Oberst Graf: „Schweizergarde auf jede Bedrohung, auch terroristische, vorbereitet“

Schweizergarde in Luzern
Schweizergarde in Luzern

(Rom) Die Schwei­zer­gar­de ver­si­chert, auf jede Bedro­hung, auch ter­ro­ri­sti­sche, vor­be­rei­tet zu sein.

Dies sag­te der Kom­man­dant der päpst­li­chen Leib­gar­de im Rah­men eines Tref­fens im schwei­ze­ri­schen Solo­thurn. Am 19./20. August ver­sam­mel­ten sich dort 450 ehe­ma­li­ge Gar­di­sten mit ihren Ange­hö­ri­gen zur 27. Gene­ral­ver­samm­lung.

Bei die­ser Gele­gen­heit sprach Oberst Chri­stoph Graf, der amtie­ren­de Kom­man­dant der Schwei­zer­gar­de, davon, daß die­se „gut vor­be­rei­tet“ sei, auch „ter­ro­ri­sti­sche Bedro­hun­gen“ abzu­weh­ren.

Die Gene­ral­ver­samm­lung Solo­thurn war auch eine Gele­gen­heit für Oberst Graf, mit sei­nen bei­den Vor­gän­gern, Pius Seg­mül­ler und Elmar Mäder zusam­men­zu­tref­fen. Pius Seg­mül­ler kom­man­dier­te von 1998 – 2002 die Schwei­zer­gar­de. Anschlie­ßend war er von 2007 – 2011 Abge­ord­ne­ter der Christ­li­chen Volks­par­tei (CVP) zum Schwei­zer Natio­nal­rat und ist heu­te Chef für den Bereich Schieß­we­sen und außer­dienst­li­che Tätig­kei­ten der Schwei­zer Armee.
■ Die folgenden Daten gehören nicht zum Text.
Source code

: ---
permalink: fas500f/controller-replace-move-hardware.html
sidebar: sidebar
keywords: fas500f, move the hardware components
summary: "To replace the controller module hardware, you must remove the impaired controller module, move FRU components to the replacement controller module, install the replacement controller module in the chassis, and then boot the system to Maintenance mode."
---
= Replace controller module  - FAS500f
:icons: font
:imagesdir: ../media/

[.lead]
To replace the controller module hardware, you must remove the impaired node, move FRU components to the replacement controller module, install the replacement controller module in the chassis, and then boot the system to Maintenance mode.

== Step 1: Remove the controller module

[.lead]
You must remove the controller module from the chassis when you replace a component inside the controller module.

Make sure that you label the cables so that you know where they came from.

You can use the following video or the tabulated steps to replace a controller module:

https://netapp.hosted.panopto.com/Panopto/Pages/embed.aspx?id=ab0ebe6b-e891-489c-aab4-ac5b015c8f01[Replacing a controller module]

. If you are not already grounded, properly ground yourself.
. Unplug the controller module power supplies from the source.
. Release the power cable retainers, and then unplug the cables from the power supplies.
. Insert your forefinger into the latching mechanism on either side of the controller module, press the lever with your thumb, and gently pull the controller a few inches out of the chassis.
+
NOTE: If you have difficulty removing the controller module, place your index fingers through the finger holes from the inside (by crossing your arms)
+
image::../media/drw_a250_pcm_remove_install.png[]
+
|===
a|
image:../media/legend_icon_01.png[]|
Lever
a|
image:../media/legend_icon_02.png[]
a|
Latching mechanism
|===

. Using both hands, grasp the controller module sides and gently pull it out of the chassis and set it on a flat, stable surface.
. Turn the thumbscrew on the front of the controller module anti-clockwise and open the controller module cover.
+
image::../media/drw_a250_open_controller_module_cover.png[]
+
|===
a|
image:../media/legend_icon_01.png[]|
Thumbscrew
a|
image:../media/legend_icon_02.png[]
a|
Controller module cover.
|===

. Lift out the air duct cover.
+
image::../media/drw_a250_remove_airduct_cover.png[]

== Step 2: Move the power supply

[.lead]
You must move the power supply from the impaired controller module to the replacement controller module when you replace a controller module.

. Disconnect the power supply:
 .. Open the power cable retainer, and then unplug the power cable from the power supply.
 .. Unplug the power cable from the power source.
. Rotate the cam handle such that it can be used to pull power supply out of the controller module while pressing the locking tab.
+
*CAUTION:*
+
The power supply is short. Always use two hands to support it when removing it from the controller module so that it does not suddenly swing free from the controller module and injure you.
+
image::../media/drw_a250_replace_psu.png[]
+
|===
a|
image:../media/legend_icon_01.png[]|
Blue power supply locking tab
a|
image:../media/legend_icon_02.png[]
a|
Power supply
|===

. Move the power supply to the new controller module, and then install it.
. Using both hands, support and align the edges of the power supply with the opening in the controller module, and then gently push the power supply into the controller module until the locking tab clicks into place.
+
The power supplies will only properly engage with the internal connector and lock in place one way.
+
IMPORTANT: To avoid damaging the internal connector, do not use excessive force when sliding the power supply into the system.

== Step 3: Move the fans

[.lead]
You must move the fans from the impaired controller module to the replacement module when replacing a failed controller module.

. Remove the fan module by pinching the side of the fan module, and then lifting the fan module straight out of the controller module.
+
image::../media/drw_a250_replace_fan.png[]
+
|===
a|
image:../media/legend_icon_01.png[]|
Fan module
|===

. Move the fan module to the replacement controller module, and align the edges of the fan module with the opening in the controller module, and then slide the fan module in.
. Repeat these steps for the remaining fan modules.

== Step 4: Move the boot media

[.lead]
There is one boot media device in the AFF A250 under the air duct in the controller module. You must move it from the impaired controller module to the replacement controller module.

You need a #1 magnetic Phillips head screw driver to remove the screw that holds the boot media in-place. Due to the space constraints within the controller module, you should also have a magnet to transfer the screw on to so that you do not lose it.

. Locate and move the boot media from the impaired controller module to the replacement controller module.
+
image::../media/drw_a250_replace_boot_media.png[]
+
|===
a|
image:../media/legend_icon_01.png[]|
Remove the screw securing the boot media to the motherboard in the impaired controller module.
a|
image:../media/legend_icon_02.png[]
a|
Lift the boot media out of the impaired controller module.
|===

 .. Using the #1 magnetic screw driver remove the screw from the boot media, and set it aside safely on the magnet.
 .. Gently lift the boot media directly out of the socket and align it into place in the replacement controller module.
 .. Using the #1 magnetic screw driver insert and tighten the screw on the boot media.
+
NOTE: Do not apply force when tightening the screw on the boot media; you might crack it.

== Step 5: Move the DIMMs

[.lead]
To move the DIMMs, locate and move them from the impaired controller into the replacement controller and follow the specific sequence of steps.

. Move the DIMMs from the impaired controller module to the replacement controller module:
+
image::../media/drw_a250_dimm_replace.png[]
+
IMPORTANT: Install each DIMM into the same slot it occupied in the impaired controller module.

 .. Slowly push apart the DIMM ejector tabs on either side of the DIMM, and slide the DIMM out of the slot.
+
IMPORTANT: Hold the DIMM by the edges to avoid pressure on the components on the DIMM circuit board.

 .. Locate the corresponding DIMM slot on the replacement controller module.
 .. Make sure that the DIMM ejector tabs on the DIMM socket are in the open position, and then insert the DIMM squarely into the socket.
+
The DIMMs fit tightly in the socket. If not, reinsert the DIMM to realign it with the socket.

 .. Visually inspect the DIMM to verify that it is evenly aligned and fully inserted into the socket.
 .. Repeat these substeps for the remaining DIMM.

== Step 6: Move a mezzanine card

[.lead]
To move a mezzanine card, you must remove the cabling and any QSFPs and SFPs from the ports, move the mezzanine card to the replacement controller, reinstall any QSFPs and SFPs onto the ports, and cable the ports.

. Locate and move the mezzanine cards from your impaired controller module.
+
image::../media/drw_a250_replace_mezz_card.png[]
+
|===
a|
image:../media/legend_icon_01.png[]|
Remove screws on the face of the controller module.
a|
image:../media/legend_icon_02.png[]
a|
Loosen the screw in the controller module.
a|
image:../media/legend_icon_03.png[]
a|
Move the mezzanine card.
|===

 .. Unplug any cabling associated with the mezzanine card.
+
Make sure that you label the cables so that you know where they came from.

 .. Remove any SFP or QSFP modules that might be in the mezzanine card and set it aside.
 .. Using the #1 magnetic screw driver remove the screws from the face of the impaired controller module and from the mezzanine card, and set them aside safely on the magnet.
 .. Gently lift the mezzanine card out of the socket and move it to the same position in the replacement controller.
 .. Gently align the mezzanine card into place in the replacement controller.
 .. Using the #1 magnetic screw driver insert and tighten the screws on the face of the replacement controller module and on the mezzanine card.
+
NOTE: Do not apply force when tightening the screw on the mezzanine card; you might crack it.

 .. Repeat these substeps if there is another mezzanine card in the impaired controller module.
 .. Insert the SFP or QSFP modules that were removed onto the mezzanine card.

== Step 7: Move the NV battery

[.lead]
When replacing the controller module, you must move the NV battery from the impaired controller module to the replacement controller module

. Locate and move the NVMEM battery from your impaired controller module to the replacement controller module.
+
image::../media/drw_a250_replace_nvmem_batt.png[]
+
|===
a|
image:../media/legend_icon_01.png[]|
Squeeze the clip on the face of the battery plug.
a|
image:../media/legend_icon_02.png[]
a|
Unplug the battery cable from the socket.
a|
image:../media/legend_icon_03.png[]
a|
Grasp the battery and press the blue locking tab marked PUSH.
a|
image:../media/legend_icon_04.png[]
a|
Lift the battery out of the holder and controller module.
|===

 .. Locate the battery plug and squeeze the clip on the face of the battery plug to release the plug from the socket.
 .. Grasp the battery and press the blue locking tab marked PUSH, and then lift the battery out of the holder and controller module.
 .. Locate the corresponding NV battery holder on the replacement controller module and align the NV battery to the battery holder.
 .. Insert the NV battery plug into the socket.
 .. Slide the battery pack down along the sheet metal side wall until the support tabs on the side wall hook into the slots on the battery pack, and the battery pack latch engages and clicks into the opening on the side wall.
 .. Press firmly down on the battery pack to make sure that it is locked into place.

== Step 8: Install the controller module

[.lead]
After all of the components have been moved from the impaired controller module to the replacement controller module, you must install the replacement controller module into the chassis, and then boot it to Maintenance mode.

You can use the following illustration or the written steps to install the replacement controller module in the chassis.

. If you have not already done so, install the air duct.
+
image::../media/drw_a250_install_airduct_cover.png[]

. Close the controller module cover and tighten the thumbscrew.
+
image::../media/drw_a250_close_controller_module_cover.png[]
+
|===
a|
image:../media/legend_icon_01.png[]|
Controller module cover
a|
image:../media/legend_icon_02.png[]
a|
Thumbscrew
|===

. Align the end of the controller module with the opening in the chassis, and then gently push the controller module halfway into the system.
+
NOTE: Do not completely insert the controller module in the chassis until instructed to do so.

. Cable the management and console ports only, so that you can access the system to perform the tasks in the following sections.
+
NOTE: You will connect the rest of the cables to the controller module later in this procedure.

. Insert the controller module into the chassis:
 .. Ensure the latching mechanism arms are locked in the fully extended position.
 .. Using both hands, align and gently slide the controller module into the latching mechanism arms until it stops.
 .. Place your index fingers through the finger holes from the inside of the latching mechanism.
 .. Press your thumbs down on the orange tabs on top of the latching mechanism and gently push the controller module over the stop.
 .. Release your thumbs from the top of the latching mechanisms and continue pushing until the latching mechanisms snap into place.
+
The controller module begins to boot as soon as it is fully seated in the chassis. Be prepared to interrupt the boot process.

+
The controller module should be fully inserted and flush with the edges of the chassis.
Elmar Mäder war von 2002 – 2008 Kom­man­dant der Schwei­zer­gar­de. Seit­her ist er Geschäfts­füh­rer der Medi­cal Visi­on AG, die sich mit Betei­li­gun­gen an Unter­neh­men der Medi­zi­nal­tech­nik, Phar­ma und Augen­heil­kun­de befaßt.

Chri­stoph Graf führt seit 2015 die Schwei­zer­gar­de als deren 35. Kom­man­dant. Von sei­nem Vor­gän­ger Dani­el Anrig hat­te sich Papst Fran­zis­kus getrennt.

Oberst Graf sag­te in Luzern, laut Cath.ch, zur Ter­ror­ge­fahr:

„Es kann nur eine Fra­ge der Zeit sein, bevor ein sol­cher Angriff in Rom statt­fin­det. Aber wir sind dar­auf vor­be­rei­tet.“

Der Oberst lob­te die Qua­li­tät sei­ner Gar­di­sten:

„Die Schwei­zer­gar­de paßt ihre Aus­bil­dung stän­dig an die Her­aus­for­de­run­gen von heu­te an.“

Die Aus­bil­dung der neu­en Rekru­ten wur­de von zwei auf vier Mona­te erhöht und erfolgt in Zusam­men­ar­beit mit der Poli­zei des Kan­tons Tes­sin.

2017 wur­den 40 Rekru­ten der Schwei­zer­gar­de ver­ei­digt: 23 Deutsch­schwei­zer, 13 Welsch­schwei­zer und vier aus der ita­lie­ni­schen Schweiz. Die Ver­ei­di­gung erfolgt jedes Jahr am 6. Mai zum Geden­ken an die Gar­di­sten, die am 6. Mai 1527 beim „Sac­co di Roma“ durch maro­die­ren­de deut­sche Lands­knech­te, meist Luthe­ra­ner, bei der Ver­tei­di­gung des Pap­stes gefal­len sind.